_BRIEF 1_.
Answer these from the biography of Harry Garner Haskell Jr.:
(a) During which years was he mayor of Wilmington?
(b) What branch did he join in 1942 after leaving Princeton?
(c) Where was Hill Girt Farm?
_BRIEF 2_. Carry on the biography of Harry Garner Haskell Jr. from where it stops.

Harry Garner Haskell Jr. (May 27, 1921 –  January 16, 2020) was an American businessman and Republican politician from Wilmington, Delaware. He served as mayor of Wilmington from 1969 to 1973 and represented Delaware in the U.S. House of Representatives from 1957 to 1959.

Early life
Haskell was born in Wilmington, the son of Elizabeth (Denham) and Harry Garner Haskelll, a DuPont executive. He was educated at Tower Hill School in Wilmington, and St. Mark's School, Southborough, Massachusetts. He attended Princeton University from 1940 until 1942 when he enlisted in the United States Coast Guard Reserve. He was made an ensign in 1943 and was discharged as a lieutenant (junior grade) in 1946.

Career 
Haskell was the personnel manager of Speakman Co. in 1947 and 1948, and president of Greenhill Dairies, Inc., from 1948 until 1953, and then owner and operator of Hill Girt Farm in Chadds Ford, Pennsylvania. He was secretary of the Departmental Council of the United States Department of Health, Education, and Welfare in 1953 and 1954, consultant to the special assistant to U.S. President Dwight D. Eisenhower in 1955, and president of the University of Delaware Research Foundation.

_Dataset excerpts_.
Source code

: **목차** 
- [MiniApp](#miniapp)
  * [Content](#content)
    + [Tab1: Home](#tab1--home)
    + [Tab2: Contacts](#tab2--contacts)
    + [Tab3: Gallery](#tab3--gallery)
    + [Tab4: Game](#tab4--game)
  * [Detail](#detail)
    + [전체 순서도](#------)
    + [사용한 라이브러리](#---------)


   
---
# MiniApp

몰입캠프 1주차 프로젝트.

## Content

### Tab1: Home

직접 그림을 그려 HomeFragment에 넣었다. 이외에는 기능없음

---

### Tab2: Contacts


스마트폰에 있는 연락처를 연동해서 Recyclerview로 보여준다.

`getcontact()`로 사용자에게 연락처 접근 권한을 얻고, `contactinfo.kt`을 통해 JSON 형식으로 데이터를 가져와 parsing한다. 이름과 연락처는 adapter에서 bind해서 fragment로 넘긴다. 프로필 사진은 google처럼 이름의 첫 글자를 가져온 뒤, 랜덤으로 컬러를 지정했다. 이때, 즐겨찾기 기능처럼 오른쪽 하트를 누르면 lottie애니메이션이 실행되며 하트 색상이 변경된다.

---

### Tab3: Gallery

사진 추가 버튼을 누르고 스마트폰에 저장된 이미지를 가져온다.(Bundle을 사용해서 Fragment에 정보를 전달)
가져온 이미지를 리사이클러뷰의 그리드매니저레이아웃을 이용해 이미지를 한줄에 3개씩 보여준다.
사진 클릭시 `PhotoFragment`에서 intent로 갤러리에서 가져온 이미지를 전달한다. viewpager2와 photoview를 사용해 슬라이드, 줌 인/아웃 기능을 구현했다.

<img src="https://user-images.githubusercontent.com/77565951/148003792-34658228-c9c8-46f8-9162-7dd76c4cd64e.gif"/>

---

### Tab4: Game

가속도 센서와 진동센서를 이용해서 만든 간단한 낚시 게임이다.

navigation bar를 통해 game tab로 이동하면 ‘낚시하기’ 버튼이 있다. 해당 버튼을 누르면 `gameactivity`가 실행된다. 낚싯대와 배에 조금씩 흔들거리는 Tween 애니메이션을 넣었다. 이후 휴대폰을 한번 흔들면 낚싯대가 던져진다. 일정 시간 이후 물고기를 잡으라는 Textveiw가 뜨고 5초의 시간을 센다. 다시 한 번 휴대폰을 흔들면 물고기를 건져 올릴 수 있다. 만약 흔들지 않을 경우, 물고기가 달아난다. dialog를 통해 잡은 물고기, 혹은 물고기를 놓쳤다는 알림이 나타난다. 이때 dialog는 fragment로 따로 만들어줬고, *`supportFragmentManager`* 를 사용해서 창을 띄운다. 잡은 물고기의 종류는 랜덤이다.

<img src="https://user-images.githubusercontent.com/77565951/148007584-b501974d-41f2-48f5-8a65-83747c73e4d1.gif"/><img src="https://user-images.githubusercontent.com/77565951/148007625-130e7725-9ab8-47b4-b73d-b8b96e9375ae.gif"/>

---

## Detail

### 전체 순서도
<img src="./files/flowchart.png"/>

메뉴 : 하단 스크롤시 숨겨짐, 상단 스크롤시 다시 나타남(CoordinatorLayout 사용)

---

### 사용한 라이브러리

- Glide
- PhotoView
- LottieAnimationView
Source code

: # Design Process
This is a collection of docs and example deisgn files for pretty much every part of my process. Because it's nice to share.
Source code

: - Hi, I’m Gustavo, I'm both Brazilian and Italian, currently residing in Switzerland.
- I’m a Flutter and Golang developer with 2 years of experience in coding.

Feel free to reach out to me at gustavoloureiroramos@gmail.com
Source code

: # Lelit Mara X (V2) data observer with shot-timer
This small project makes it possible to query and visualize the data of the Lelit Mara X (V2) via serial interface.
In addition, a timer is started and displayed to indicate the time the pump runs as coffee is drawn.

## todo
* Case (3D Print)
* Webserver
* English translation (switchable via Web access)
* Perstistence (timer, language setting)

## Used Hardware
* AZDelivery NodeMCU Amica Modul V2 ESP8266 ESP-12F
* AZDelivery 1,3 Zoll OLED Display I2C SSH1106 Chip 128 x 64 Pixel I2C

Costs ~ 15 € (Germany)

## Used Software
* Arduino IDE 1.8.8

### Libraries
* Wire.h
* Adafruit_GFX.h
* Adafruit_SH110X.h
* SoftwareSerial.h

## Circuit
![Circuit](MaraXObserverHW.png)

==

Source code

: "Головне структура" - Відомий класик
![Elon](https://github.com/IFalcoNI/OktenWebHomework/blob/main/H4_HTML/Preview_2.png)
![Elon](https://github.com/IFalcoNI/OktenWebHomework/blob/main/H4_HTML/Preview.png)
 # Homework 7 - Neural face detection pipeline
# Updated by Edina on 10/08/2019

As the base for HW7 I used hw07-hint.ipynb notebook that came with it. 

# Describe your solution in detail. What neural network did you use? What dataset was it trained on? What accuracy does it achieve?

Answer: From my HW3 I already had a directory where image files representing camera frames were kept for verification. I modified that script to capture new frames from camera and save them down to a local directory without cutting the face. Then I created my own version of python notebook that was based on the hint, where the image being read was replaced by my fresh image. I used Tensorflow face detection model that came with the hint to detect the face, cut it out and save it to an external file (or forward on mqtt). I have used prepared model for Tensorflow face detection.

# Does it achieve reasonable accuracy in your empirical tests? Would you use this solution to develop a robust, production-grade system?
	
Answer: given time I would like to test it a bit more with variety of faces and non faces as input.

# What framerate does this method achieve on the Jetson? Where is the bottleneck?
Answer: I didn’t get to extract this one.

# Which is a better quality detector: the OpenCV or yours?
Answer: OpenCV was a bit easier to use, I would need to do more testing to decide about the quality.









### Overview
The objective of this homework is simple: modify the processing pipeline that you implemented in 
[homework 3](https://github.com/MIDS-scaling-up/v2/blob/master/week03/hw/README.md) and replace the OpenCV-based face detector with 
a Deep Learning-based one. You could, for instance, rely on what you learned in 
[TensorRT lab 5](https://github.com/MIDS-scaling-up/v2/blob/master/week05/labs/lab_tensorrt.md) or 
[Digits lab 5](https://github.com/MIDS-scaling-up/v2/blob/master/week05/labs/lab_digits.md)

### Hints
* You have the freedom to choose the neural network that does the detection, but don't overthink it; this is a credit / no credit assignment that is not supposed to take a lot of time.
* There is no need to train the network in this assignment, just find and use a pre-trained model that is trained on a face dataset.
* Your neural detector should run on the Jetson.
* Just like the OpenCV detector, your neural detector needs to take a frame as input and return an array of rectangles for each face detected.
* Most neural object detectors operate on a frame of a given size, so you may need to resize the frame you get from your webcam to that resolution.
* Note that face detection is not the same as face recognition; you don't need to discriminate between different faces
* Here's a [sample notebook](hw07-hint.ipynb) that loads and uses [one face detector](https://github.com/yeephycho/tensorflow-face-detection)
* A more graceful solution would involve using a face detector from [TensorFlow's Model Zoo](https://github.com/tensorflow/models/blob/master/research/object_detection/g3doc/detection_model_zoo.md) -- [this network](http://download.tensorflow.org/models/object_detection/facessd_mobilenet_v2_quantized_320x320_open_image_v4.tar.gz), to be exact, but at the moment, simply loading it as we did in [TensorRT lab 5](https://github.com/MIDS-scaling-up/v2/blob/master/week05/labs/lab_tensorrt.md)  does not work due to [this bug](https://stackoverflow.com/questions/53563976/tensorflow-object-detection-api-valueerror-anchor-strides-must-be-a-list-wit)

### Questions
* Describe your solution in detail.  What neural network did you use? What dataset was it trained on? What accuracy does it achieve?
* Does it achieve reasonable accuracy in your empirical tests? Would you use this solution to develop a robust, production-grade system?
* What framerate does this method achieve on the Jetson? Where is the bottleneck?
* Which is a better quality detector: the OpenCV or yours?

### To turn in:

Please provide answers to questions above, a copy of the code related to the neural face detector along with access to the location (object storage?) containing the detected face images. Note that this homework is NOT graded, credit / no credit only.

---

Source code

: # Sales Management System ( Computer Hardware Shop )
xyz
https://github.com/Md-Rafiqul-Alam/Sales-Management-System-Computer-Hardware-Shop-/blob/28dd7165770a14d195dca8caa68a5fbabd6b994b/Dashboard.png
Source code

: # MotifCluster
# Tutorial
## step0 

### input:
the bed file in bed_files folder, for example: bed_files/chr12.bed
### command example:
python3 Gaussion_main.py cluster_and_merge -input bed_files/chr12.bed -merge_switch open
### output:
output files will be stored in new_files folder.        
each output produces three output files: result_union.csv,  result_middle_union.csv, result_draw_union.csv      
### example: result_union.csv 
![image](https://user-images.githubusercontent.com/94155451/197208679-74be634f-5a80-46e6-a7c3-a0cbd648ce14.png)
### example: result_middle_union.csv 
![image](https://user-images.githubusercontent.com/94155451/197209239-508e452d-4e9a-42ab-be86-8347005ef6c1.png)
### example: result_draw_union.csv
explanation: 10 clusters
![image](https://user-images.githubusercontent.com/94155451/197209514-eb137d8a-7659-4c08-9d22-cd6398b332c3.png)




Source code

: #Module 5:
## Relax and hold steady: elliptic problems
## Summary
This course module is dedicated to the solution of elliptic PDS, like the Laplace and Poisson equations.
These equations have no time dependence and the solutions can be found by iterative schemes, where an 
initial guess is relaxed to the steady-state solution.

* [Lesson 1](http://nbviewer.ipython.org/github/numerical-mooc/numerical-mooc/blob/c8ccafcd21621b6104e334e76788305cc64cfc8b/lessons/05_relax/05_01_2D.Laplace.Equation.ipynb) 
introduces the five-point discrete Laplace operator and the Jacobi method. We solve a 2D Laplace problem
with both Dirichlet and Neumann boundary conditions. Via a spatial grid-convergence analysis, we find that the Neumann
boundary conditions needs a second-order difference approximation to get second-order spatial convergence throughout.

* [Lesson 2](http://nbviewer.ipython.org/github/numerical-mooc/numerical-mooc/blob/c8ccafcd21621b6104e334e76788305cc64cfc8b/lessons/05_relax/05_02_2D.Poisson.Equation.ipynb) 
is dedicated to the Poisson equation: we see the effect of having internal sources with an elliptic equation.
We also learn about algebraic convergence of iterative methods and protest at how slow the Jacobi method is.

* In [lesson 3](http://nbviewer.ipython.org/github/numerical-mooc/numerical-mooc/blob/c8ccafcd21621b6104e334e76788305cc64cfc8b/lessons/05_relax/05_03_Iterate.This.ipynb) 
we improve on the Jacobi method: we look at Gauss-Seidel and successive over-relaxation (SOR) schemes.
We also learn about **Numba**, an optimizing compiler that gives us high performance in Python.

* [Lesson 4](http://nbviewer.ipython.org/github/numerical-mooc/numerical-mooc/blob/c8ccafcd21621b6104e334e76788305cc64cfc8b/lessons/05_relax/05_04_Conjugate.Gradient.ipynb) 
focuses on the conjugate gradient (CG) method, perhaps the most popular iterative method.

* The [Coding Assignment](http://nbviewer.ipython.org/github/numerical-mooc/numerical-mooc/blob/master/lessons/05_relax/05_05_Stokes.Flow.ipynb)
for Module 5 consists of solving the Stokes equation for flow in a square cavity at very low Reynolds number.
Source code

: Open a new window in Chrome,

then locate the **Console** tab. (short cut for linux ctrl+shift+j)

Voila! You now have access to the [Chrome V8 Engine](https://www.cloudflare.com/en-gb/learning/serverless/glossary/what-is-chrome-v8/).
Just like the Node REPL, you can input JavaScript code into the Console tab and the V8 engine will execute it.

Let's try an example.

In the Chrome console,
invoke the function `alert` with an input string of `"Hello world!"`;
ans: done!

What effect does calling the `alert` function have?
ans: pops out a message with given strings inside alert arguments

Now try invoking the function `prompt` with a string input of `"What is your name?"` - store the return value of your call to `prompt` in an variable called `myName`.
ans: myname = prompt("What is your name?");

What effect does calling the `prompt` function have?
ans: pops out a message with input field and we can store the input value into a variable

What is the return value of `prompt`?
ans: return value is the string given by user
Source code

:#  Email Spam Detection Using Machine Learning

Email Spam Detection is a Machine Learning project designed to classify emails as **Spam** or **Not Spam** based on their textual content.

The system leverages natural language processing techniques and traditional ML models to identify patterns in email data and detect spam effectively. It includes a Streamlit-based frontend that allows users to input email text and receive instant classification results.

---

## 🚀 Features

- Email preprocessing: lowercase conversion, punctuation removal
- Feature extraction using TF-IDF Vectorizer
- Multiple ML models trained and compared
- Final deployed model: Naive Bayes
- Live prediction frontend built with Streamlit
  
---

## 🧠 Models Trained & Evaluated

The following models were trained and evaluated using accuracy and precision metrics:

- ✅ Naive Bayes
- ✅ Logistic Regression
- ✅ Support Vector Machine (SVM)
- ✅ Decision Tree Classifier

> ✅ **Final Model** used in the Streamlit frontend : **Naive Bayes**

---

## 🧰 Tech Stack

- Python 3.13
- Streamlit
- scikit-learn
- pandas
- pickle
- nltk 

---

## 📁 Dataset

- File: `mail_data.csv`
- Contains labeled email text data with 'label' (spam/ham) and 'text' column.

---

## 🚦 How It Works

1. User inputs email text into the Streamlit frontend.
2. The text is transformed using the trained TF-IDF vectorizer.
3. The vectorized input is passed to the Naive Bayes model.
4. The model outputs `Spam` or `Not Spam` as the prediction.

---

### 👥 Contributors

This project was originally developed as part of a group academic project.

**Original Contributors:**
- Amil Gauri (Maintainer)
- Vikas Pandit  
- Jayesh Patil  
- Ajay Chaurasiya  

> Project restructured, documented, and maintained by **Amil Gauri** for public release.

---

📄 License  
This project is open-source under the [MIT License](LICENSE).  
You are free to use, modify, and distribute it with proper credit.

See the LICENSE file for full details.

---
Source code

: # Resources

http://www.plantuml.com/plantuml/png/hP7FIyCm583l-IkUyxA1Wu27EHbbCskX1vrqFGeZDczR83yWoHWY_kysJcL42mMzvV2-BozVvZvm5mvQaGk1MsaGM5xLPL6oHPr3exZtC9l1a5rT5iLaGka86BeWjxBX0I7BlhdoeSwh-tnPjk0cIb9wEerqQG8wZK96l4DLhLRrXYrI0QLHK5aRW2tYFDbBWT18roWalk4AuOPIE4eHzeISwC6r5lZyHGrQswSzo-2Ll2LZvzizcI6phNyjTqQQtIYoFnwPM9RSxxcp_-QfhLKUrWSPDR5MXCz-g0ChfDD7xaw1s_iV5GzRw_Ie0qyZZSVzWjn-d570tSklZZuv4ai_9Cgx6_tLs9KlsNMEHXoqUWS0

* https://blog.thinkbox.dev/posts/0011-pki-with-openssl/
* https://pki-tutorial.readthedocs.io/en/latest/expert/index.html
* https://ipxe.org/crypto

_ANSWER BOX 1_.
(a) 1969 to 1973
(b) The United States Coast Guard Reserve
(c) Chadds Ford, Pennsylvania

_ANSWER BOX 2_.
Haskell was a delegate to the Republican National Conventions from 1952 until 1984 and was elected to the U.S. House of Representatives in 1956, defeating incumbent Democratic U.S. Representative Harris McDowell. Haskell voted in favor of the Civil Rights Act of 1957. He served in the Republican minority in the 85th Congress but lost his bid for a second term in 1958 to McDowell. Haskell served from January 3, 1957, until January 3, 1959, during the administration of U.S. President Dwight D. Eisenhower. He was elected mayor of Wilmington, Delaware, in 1969, serving one term until 1973.

In 1970, he was appointed a member of the President's National Reading Council and was president of Abercrombie and Fitch. He also worked with Computer International, Computer Time Sharing, Inertial Motors Corps, and Interpoint Corp.

Advocacy 
He was a founding member of the Brandywine River Museum and Conservancy in Chadds Ford and served on the board for over fifty years. He was also instrumental in creating two empowerment and mentor groups, in Worcester, Massachusetts and Wilmington Delaware; Dynamy and Delaware Futures, respectively.

Personal life 
On January 16, 2020, Haskell died in his home in Chadds Ford. He was 98 years old. At the time of his death he had eight children, nineteen grandchildren and eleven great grandchildren.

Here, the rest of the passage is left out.